### Data excerpts

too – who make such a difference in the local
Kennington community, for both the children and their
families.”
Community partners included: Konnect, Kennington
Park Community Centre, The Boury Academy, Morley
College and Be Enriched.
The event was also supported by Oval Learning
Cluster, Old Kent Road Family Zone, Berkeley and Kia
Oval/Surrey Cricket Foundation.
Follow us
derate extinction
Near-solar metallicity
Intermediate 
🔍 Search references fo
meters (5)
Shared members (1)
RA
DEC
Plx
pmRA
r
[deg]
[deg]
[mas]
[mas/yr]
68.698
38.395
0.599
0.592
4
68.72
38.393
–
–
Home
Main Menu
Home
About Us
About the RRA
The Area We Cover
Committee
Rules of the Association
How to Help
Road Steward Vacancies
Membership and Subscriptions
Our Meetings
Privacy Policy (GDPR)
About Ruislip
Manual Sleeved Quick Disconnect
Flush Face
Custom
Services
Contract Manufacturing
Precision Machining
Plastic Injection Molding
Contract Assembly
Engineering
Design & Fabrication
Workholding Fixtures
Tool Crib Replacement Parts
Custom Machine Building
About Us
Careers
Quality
...
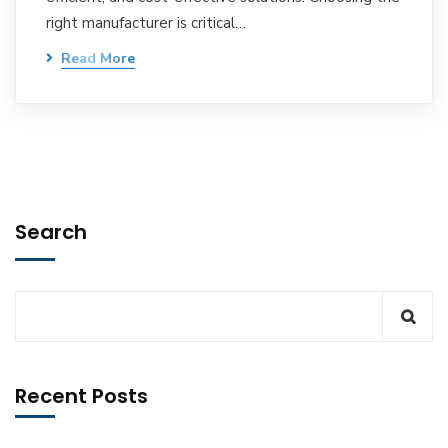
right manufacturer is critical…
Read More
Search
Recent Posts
---
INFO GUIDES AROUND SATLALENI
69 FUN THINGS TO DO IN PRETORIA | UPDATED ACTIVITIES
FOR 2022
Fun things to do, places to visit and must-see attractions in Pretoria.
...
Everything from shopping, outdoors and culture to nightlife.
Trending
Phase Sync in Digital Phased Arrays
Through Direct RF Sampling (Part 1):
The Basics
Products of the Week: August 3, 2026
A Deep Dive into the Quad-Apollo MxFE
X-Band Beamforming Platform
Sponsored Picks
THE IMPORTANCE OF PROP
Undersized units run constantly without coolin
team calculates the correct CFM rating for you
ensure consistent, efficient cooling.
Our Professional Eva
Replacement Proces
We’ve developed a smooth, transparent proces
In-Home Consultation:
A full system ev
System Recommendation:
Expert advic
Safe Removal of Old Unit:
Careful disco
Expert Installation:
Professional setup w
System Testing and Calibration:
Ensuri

### What you should do
Return a copy of every line in the records that includes the string "Contract".

### Answer to this task
Contract Manufacturing
Contract Assembly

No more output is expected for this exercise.